純利益のYoY大幅悪化(-106.3%)は、前年同期に計上された固定資産売却益24.4億円という一時的要因の剥落が大きく影響しており、事業の経常的な収益力悪化幅とは切り分けて捉える必要がある。
自己資本比率65.5%(前年62.6%から改善)、流動比率約290%と財務健全性は高水準を維持しており、当期の営業赤字にもかかわらず財務基盤面の余力は保たれている。
残余利益モデル(Ohlson型・明示5年フェード)により公表データのみから機械算出した参考レンジです。市場株価の予測や特定の投資行動の推奨ではありません。
| シナリオ | 理論株価 |
|---|---|
| bear(弱気) | 1,629円 |
| base(基準) | 1,641円 |
| bull(強気) | 1,656円 |
| 算出前提 | 値 |
|---|---|
| 1株純資産(BPS) | 1,981円 |
| 調整後予想EPS | 68.0円 |
| 株主資本コスト r | 9.77%(10年国債 2.77% + 株式リスクプレミアム 6.00% + 規模プレミアム 1.00%) |
| 残余利益の持続係数 ω / 明示予測 | 0.62 / 5年 |
| 想定配当性向 | 30.9% |
| 予想EPSの信頼度調整 | ×1.049(同業種のガイダンス達成率実績に基づく) |
| implied PBR / PER | 0.83倍 / 24.1倍 |
感応度: 株主資本コスト±1%で 1,596円〜1,688円、ω±0.1で 1,630円〜1,648円。
注記:
(算出モデル: 残余利益モデル / 金利基準月: 2026-07 / 本値は将来の株価を予測・保証するものではありません)

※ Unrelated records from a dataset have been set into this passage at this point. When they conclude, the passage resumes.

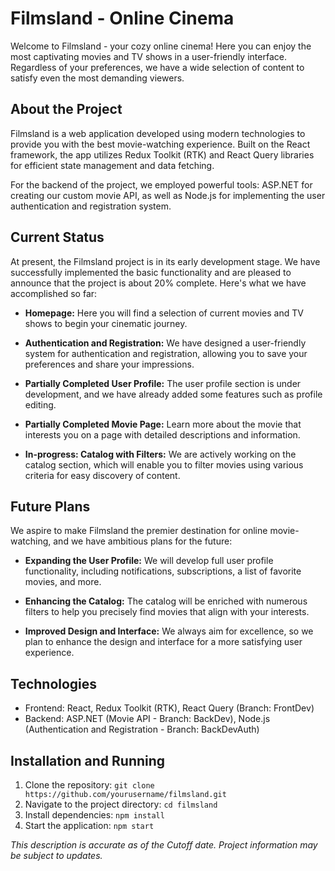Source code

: # Filmsland - Online Cinema


Welcome to Filmsland - your cozy online cinema! Here you can enjoy the most captivating movies and TV shows in a user-friendly interface. Regardless of your preferences, we have a wide selection of content to satisfy even the most demanding viewers.

## About the Project

Filmsland is a web application developed using modern technologies to provide you with the best movie-watching experience. Built on the React framework, the app utilizes Redux Toolkit (RTK) and React Query libraries for efficient state management and data fetching.

For the backend of the project, we employed powerful tools: ASP.NET for creating our custom movie API, as well as Node.js for implementing the user authentication and registration system.

## Current Status

At present, the Filmsland project is in its early development stage. We have successfully implemented the basic functionality and are pleased to announce that the project is about 20% complete. Here's what we have accomplished so far:

- **Homepage:** Here you will find a selection of current movies and TV shows to begin your cinematic journey.

- **Authentication and Registration:** We have designed a user-friendly system for authentication and registration, allowing you to save your preferences and share your impressions.

- **Partially Completed User Profile:** The user profile section is under development, and we have already added some features such as profile editing.

- **Partially Completed Movie Page:** Learn more about the movie that interests you on a page with detailed descriptions and information.

- **In-progress: Catalog with Filters:** We are actively working on the catalog section, which will enable you to filter movies using various criteria for easy discovery of content.

## Future Plans

We aspire to make Filmsland the premier destination for online movie-watching, and we have ambitious plans for the future:

- **Expanding the User Profile:** We will develop full user profile functionality, including notifications, subscriptions, a list of favorite movies, and more.

- **Enhancing the Catalog:** The catalog will be enriched with numerous filters to help you precisely find movies that align with your interests.

- **Improved Design and Interface:** We always aim for excellence, so we plan to enhance the design and interface for a more satisfying user experience.

## Technologies

- Frontend: React, Redux Toolkit (RTK), React Query (Branch: FrontDev)
- Backend: ASP.NET (Movie API - Branch: BackDev), Node.js (Authentication and Registration - Branch: BackDevAuth)

## Installation and Running

1. Clone the repository: `git clone https://github.com/yourusername/filmsland.git`
2. Navigate to the project directory: `cd filmsland`
3. Install dependencies: `npm install`
4. Start the application: `npm start`

*This description is accurate as of the Cutoff date. Project information may be subject to updates.*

本レポートはXBRL決算短信データをAIが分析して自動生成した決算解析資料です。特定銘柄への投資を推奨するものではありません。業種ベンチマークは公開決算データを基に当社が集計した参考情報です。投資判断はご自身の責任において、必要に応じて専門家にご相談の上、行ってください。
残余利益モデルによる機械的な算出値です。市場株価の予測や特定の投資行動の推奨ではなく、将来の株価を予測・保証するものではありません。 過去分は現行のガイダンス達成率統計を用いて遡及算出しています。